**Parts of the exercise**
- a) Condense the paragraph beginning "Back home in North Carolina" from the passage about Varner and his coach into a short bulleted list that keeps its main facts.
- b) According to the passage about Varner and his coach, where was Varner working when he asked Sudderth for help?
- c) Extend the passage about Varner and his coach Sudderth, picking up right after its final sentence.

**Given passage**

= = = = = = =

Back home in North Carolina, Sudderth has seen Varner achieve a lot in situations like this. “He’s streaky, OK?” his 79-year-old coach said Saturday afternoon on the telephone. He wanted people to know that Varner won the North Carolina State Amateur [and was the first male African American to do so]. He wanted people to know that Varner was the Conference USA player of the year as a senior at East Carolina University. He wanted people to know how diligent and disciplined Varner is. (A story, told by the coach: Varner was 16 and working in the bag room at Gastonia when he asked Sudderth, “Would you help me get better?” Sudderth sized him up. He saw a hint of potential. “The next day, at 10 o’clock in the morning, we started.” End of story.)

“When he comes home,” Sudderth said, “he always wants me to watch him.”

= = = = = = =

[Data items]
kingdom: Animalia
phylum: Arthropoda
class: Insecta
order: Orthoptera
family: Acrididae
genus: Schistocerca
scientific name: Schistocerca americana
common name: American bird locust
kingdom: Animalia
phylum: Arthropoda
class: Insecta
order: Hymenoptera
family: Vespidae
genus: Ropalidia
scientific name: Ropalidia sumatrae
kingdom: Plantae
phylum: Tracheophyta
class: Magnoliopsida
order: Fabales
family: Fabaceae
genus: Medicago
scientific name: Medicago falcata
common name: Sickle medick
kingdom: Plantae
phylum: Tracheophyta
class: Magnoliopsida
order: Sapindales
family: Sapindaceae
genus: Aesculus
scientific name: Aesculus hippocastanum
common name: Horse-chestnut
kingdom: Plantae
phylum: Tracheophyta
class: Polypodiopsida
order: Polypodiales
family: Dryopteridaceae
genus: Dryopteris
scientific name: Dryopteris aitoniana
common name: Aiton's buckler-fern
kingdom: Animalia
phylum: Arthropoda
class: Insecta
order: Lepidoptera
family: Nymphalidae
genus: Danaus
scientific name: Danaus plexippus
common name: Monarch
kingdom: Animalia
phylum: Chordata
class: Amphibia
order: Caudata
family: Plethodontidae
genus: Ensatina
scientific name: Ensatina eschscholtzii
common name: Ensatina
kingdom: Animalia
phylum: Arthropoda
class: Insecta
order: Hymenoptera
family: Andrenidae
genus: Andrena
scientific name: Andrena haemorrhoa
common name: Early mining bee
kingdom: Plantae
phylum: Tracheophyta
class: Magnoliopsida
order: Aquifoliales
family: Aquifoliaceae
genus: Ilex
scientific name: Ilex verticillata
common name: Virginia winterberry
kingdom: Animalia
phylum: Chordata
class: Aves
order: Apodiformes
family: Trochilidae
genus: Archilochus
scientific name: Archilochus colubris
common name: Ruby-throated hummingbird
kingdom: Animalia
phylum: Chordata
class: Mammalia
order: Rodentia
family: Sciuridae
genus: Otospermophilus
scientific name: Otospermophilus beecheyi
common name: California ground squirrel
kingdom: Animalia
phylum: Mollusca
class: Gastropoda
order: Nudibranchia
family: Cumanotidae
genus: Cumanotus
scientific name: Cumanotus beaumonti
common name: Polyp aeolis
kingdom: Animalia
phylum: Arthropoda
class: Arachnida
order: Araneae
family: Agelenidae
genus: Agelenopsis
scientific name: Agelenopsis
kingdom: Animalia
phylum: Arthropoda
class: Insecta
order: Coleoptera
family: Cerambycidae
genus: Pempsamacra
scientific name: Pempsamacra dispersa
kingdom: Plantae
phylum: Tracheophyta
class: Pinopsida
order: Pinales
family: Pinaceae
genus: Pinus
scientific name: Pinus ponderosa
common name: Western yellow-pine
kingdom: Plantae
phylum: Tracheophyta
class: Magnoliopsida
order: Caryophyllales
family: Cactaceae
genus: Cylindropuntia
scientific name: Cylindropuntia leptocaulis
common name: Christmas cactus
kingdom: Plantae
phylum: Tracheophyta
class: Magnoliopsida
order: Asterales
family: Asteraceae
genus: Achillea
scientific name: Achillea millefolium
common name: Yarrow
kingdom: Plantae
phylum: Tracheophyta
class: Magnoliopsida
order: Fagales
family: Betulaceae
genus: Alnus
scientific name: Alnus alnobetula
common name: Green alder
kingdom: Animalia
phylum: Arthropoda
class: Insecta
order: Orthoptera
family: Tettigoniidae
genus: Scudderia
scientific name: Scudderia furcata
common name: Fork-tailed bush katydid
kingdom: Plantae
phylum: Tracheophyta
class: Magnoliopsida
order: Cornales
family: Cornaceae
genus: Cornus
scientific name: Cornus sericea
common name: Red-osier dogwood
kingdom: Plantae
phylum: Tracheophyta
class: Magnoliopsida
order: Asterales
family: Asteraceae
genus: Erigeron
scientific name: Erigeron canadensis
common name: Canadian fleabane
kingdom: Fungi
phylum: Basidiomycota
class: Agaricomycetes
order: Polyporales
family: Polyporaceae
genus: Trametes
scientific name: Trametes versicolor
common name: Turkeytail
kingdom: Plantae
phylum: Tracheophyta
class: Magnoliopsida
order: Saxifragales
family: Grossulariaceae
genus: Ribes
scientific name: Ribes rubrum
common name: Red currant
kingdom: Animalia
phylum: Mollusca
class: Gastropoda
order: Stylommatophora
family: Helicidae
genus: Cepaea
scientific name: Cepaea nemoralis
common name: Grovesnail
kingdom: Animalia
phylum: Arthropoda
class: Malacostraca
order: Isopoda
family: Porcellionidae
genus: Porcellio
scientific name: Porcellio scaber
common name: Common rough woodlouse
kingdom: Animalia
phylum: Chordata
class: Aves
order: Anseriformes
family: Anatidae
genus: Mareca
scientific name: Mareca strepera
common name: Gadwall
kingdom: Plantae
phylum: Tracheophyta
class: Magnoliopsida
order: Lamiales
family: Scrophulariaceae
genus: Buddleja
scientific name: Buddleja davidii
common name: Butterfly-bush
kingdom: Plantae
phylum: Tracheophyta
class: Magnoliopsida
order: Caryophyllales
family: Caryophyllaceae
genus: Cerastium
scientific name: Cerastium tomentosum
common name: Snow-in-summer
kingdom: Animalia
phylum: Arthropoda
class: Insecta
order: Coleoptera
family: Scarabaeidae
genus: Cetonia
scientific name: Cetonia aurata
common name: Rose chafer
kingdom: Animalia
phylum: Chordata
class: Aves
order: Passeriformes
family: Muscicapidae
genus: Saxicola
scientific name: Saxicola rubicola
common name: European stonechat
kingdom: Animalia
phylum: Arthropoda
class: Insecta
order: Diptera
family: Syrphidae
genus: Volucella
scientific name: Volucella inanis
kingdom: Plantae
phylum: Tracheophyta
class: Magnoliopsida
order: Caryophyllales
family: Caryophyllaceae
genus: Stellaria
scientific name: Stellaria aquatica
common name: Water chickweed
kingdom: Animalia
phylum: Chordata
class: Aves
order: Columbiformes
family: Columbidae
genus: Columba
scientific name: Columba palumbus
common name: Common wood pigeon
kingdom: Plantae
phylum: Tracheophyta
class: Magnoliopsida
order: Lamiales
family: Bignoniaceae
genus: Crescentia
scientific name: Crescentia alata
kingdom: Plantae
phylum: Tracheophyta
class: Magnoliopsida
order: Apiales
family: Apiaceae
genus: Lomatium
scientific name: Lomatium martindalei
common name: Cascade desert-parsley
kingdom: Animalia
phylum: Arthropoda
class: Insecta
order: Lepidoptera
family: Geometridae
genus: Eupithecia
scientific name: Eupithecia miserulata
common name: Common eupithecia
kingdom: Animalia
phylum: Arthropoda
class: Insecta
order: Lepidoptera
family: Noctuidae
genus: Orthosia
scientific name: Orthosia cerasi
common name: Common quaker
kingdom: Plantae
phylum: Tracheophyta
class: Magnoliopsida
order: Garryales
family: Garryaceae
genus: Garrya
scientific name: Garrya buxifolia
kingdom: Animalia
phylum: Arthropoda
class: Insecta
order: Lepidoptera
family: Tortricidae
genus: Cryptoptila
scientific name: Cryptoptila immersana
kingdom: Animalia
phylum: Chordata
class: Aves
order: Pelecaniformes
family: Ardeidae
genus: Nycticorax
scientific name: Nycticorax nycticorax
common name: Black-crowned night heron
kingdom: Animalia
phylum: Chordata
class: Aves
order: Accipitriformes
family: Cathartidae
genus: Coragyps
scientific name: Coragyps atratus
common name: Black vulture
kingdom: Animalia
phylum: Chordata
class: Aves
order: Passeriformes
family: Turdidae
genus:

= = = = = = =

**Results in order**
- a)
- Sudderth, Varner's 79-year-old coach in North Carolina, has seen Varner do well in situations like this and calls him "streaky."
- Varner won the North Carolina State Amateur and was the first male African American to do so.
- As a senior at East Carolina University, he was the Conference USA player of the year.
- Sudderth stresses how diligent and disciplined Varner is.
- At 16, while working in the bag room at Gastonia, Varner asked Sudderth to help him get better. Sudderth saw a hint of potential, and they started the next morning at 10 o'clock.

- b) He was working in the bag room at Gastonia.

- c)
And Sudderth will Sunday when CBS goes live with the telecast. He’ll be watching for any sign of nerves. He doubts he’ll see any.

“Experience,” Sudderth said. That’s what Varner needs, he said. That’s what Varner got Saturday at Colonial. Good experience can come from bad experiences.

“You shoot even par some Saturdays, it can kind of get away from you a little bit, having the chance to win,” Varner said.

“I know what I’ve got to do. I’ve just got to go out there and do it now.”